_GIVEN PROBLEM_: Please extract, word for word, the lines of the data below, starting with the line that contains "locality: Waste ground" and going on through the end of the data.

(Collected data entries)
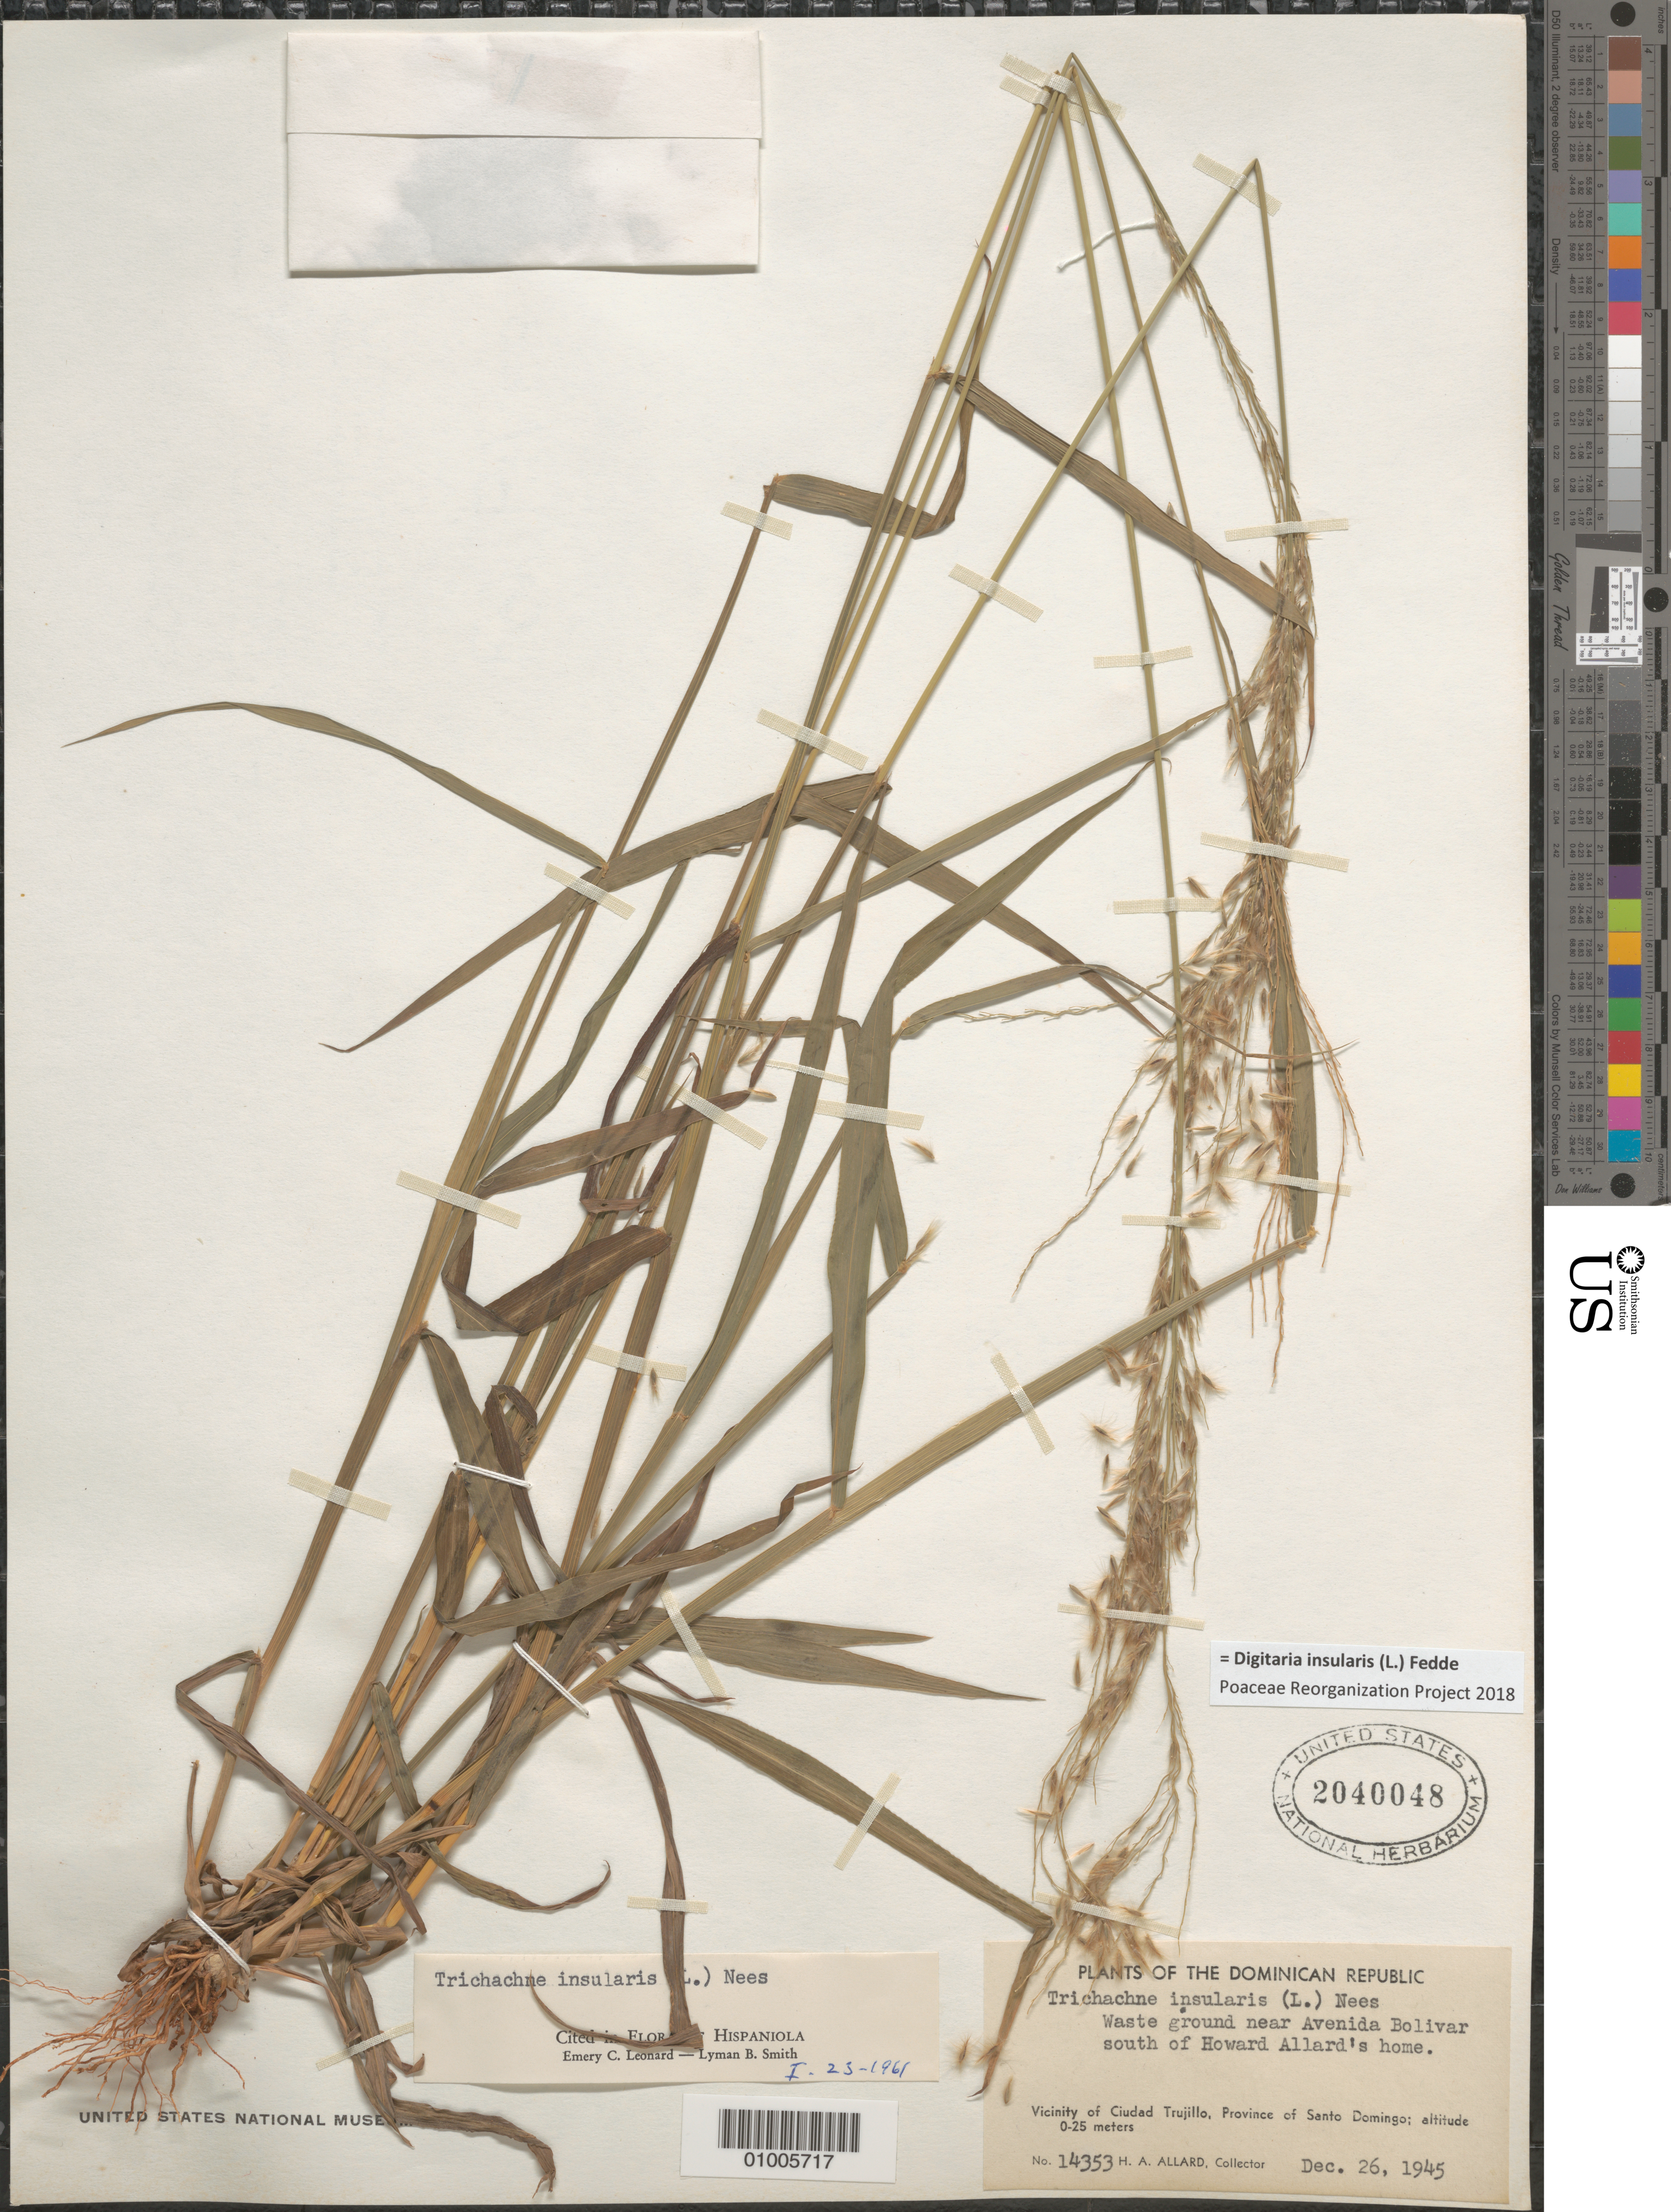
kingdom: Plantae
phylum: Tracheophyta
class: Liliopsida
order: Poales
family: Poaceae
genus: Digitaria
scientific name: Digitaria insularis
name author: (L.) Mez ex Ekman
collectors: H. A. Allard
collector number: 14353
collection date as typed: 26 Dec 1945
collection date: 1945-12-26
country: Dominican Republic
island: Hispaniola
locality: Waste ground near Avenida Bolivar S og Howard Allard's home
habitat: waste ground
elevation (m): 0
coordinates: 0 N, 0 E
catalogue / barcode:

_THE OUTPUT_:
locality: Waste ground near Avenida Bolivar S og Howard Allard's home
habitat: waste ground
elevation (m): 0
coordinates: 0 N, 0 E
catalogue / barcode:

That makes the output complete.